Iraqi Prisons: US-Sponsored Torture Facilities
For long decades, Iraqi prisons have witnessed an alarming increase in human rights violations and poor prison conditions, with detainees subjected to horrific forms of torture as well as psychological and physical intimidation.
Omar Farhan of the Iraqi Centre for the Documentation of War Crimes affirmed that the use of torture has been increased in Iraqi jails since the US 2003 invasion, saying that impunity gave a green light for more violations.
Although Iraq has joined the Convention against Torture and Other Cruel Inhuman or Degrading Treatment or Punishment in 2008, torture and impunity has been notably increased in Iraqi jails.
Various forms of torture were documented in Iraqi custody including slapping, insults, humiliation, threats, electric shocks, ill-treatment, denial of food and medical treatment, beatings, hanging, and sexual violence (ex: electric shock to genitals and forcible insertion of a glass bottle or a stick into the prisoner’s anal passage).
The Iraqi counter-terrorism measures were accompanied by serious human rights violations, Farhan added, pointing out that security services and militias arbitrarily arrested many civilians, who were subjected to different forms of torture.
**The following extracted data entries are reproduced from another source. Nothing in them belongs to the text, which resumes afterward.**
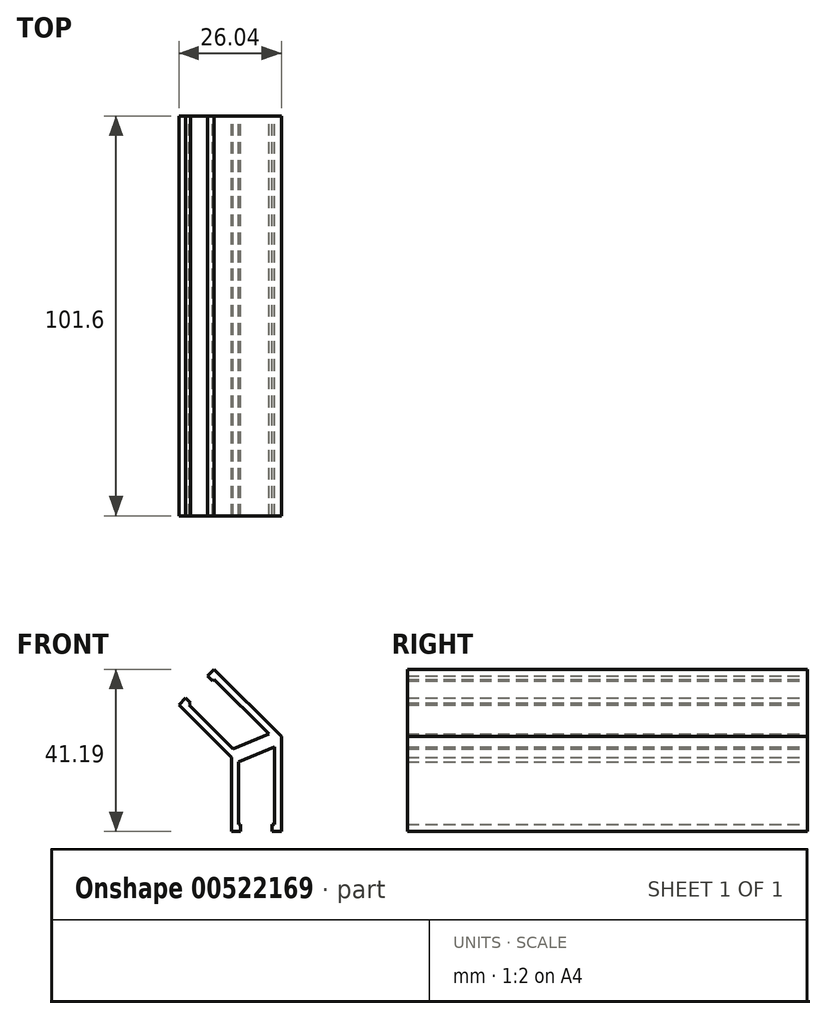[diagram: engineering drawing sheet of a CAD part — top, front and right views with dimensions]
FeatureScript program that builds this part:
annotation { "Feature Type Name" : "Feature", "Feature Type Description" : "" }
export const myFeature = defineFeature(function(context is Context, id is Id, definition is map)
    precondition{}
    {
        {
            var Q0;
            Q0=qCreatedBy(makeId("Front.planeOp"),FACE);
            var sketch = newSketch(context, id + "F0", { "sketchPlane" : qUnion([Q0])});
            skLineSegment(sketch, "E0", {"start": v(0, 0) * mm, "end": v(0, 24.13) * mm});
            skLineSegment(sketch, "E1", {"start": v(0, 0) * mm, "end": v(-2.36, 0) * mm});
            skLineSegment(sketch, "E2", {"start": v(-2.36, 0) * mm, "end": v(-2.36, 1.78) * mm});
            skLineSegment(sketch, "E3", {"start": v(-2.36, 1.78) * mm, "end": v(-1.78, 1.78) * mm});
            skLineSegment(sketch, "E4", {"start": v(-1.78, 1.78) * mm, "end": v(-1.78, 21.47) * mm});
            skLineSegment(sketch, "E5", {"start": v(0, 24.13) * mm, "end": v(-17.06, 41.2) * mm});
            skLineSegment(sketch, "E6", {"start": v(-17.06, 41.2) * mm, "end": v(-18.73, 39.52) * mm});
            skLineSegment(sketch, "E7", {"start": v(-18.73, 39.52) * mm, "end": v(-17.48, 38.26) * mm});
            skLineSegment(sketch, "E8", {"start": v(-17.48, 38.26) * mm, "end": v(-17.06, 38.68) * mm});
            skLineSegment(sketch, "E9", {"start": v(-17.06, 38.68) * mm, "end": v(-3.14, 24.75) * mm});
            skLineSegment(sketch, "E10", {"start": v(-10.34, 0) * mm, "end": v(-12.7, 0) * mm});
            skLineSegment(sketch, "E11", {"start": v(-12.7, 0) * mm, "end": v(-12.7, 18.87) * mm});
            skLineSegment(sketch, "E12", {"start": v(0, 24.13) * mm, "end": v(-12.7, 18.87) * mm, "construction": true});
            skLineSegment(sketch, "E13", {"start": v(-12.7, 18.87) * mm, "end": v(-26.04, 32.21) * mm});
            skLineSegment(sketch, "E14", {"start": v(-26.04, 32.21) * mm, "end": v(-24.37, 33.88) * mm});
            skLineSegment(sketch, "E15", {"start": v(-24.37, 33.88) * mm, "end": v(-23.12, 32.63) * mm});
            skLineSegment(sketch, "E16", {"start": v(-23.12, 32.63) * mm, "end": v(-23.53, 32.21) * mm});
            skLineSegment(sketch, "E17", {"start": v(-23.53, 32.21) * mm, "end": v(-12.28, 20.97) * mm});
            skLineSegment(sketch, "E18", {"start": v(-10.92, 17.68) * mm, "end": v(-10.92, 1.78) * mm});
            skLineSegment(sketch, "E19", {"start": v(-10.92, 1.78) * mm, "end": v(-10.34, 1.78) * mm});
            skLineSegment(sketch, "E20", {"start": v(-10.34, 1.78) * mm, "end": v(-10.34, 0) * mm});
            skLineSegment(sketch, "E21", {"start": v(-3.14, 24.75) * mm, "end": v(-12.28, 20.97) * mm});
            skLineSegment(sketch, "E22", {"start": v(-1.78, 21.47) * mm, "end": v(-10.92, 17.68) * mm});
            skSolve(sketch);
        }
        {
            var Q0;
            Q0 = qSketchRegion(id + "F0", true);
            extrude(context, id + "F1", {"entities" : qUnion([Q0]), "depth" : 101.6 * mm, "offsetDistance" : 25.4 * mm});
        }
    });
Some of them were tortured to death, he said.
Iraqi authorities are detaining more than 1,000 Iraqi women illegally in 13 detention centres and subjecting them to torture, ill-treatment, and sexual abuse.
Therefore, we consider these reported torture cases as crimes against humanity that involve the local authorities.
We further call for facilitating the implementation of compensation law for victims, especially that it is an essential pillar in the international criminal justice.